Accurate diagnosis of clinically significant prostate cancer is essential in identifying patients who should be offered treatment with curative intent. Modifications to the Gleason grading system in recent years show that accurate grading and reporting at needle biopsy can improve identification of clinically significant prostate cancers. Extracapsular extension of prostate cancer has been demonstrated to be an adverse prognostic factor with greater risk of metastatic spread than organ-confined disease. Tumor volume may be an independent prognostic factor and should be considered in conjunction with other factors. Multi-parametric magnetic resonance imaging (MP-MRI) has become an increasingly important tool in the diagnosis and characterization of prostate cancer. MP-MRI allows T2-weighted (T2W) anatomical imaging to be combined with functional and physiological assessment. Diffusion-weighted imaging (DWI) has shown greater sensitivity, specificity and negative predictive value compared to prostate specific antigen (PSA) testing and T2W imaging alone and has a more positive correlation with Gleason score and tumour volume. Dynamic gadolinium contrast-enhanced (DCE) imaging can exhibit difficulties in distinguishing prostatitis from malignancy in the peripheral zone, and between benign prostatic hyperplasia (BPH) and malignancies in the transition zone (TZ).
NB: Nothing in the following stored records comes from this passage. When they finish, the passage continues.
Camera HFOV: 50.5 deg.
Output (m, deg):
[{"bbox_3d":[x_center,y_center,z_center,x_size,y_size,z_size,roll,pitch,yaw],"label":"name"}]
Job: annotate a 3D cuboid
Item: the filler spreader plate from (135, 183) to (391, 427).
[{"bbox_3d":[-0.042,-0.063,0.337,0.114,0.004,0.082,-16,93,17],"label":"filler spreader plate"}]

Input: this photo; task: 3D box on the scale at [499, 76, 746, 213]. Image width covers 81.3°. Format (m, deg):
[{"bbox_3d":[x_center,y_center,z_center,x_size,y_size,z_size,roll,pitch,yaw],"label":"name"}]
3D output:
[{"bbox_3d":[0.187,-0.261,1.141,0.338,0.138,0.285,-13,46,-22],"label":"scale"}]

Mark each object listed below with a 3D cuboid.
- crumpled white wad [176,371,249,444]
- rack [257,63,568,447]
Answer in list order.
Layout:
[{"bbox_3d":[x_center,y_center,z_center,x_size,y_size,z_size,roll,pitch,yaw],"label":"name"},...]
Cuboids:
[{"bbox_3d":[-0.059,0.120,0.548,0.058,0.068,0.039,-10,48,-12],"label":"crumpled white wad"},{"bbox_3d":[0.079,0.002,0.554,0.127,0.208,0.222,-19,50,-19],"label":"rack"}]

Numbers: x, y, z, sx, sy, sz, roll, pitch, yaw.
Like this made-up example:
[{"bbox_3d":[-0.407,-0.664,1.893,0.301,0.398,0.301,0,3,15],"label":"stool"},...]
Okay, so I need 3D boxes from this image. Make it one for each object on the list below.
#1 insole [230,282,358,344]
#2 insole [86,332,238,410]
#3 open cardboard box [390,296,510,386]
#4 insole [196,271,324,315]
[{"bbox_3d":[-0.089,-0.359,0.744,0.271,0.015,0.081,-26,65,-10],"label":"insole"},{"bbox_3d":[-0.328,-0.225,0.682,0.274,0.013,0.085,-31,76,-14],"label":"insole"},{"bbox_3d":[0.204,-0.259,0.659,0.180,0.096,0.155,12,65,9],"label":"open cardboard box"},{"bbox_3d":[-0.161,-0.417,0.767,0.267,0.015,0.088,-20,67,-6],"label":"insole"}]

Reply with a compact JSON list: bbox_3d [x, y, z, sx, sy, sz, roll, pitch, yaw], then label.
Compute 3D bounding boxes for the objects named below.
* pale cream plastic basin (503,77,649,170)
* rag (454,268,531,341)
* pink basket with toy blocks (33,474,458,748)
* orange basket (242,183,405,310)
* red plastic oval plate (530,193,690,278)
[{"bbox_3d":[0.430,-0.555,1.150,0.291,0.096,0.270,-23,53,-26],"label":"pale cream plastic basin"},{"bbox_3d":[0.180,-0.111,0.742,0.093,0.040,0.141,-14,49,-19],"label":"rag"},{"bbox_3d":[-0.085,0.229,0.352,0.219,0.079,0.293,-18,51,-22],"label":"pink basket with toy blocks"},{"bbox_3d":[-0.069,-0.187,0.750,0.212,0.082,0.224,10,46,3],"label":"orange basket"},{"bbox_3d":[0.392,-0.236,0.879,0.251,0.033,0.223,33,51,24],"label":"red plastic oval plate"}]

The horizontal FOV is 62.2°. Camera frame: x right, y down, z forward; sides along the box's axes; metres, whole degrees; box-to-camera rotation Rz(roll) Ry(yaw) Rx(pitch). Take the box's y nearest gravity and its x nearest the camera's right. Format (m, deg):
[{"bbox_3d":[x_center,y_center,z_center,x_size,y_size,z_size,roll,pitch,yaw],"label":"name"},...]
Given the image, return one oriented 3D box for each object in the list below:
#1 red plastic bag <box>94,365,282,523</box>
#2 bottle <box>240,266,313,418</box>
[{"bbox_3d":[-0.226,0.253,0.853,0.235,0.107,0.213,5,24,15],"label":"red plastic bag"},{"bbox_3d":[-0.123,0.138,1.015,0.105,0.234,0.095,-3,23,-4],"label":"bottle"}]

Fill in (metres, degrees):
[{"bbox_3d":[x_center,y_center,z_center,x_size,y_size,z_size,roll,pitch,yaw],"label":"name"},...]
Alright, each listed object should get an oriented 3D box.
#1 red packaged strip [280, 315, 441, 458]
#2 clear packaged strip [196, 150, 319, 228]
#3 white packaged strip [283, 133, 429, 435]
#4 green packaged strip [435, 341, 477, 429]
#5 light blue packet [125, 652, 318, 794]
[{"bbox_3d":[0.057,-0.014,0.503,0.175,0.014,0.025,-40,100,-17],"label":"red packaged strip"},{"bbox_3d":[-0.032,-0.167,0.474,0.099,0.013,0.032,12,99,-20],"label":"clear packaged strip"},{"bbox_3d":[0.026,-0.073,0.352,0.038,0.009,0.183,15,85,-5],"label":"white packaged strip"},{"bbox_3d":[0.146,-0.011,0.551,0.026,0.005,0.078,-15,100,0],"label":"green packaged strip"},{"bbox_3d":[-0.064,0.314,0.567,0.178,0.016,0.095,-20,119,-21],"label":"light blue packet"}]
Computer aided diagnosis utilizes software to aid radiologists in detecting and diagnosing abnormalities from diagnostic imaging. New techniques of quantitative MRI, such as VERDICT MRI use tissue-specific factors to delineate different cellular and microstructural phenotypes, characterizing tissue properties with greater detail. Proton MR spectroscopic imaging (MRSI) is a more technically challenging imaging modality than DCE and DWI MRI. Over the last decade, choline and prostate-specific membrane antigen (PSMA) positron emission tomography (PET) have developed as better tools for staging than conventional imaging. While hyperpolarized MRI shows promise in improving the imaging and differentiation of benign and malignant lesions there is further work required. Accurate reading and interpretation of diagnostic investigations is key to accurate identification of abnormal areas requiring biopsy, sparing those in whom benign or indolent disease can be managed by non-invasive means. Embracing and advancing existing technologies is essential in furthering this process.
准确诊断具有临床意义的前列腺癌对于确定适合进行根治性治疗的患者至关重要。近年来对 Gleason 分级系统的修改表明,在穿刺活检时进行准确分级和报告可改善对具有临床意义的前列腺癌的识别。前列腺癌的包膜外侵犯已被证明是一个不良预后因素,其转移扩散风险高于器官局限性疾病。肿瘤体积可能是一个独立的预后因素,应与其他因素结合考虑。多参数磁共振成像(MP-MRI)已成为前列腺癌诊断和特征描述中越来越重要的工具。MP-MRI 允许将 T2 加权(T2W)解剖成像与功能和生理评估相结合。与单独的前列腺特异性抗原(PSA)检测和 T2W 成像相比,扩散加权成像(DWI)显示出更高的敏感性、特异性和阴性预测价值,并且与 Gleason 评分和肿瘤体积具有更强的正相关性。动态钆对比增强(DCE)成像在区分外周区的前列腺炎与恶性肿瘤以及移行区(TZ)的良性前列腺增生(BPH)与恶性肿瘤方面可能存在困难。计算机辅助诊断利用软件帮助放射科医生从诊断成像中检测和诊断异常。定量 MRI 的新技术,如 VERDICT MRI,使用组织特异性因素来描绘不同的细胞和微观结构表型,更详细地表征组织特性。质子磁共振波谱成像(MRSI)是一种在技术上比 DCE 和 DWI MRI 更具挑战性的成像方式。在过去十年中,胆碱和前列腺特异性膜抗原(PSMA)正电子发射断层扫描(PET)已发展成为比传统成像更好的分期工具。虽然超极化 MRI 在改善良性和恶性病变的成像及鉴别方面显示出前景,但仍需要进一步开展工作。准确解读诊断检查对于准确识别需要活检的异常区域至关重要,使那些可通过非侵入性手段管理的良性或惰性疾病患者免受活检。采用和推进现有技术对于推进这一过程至关重要。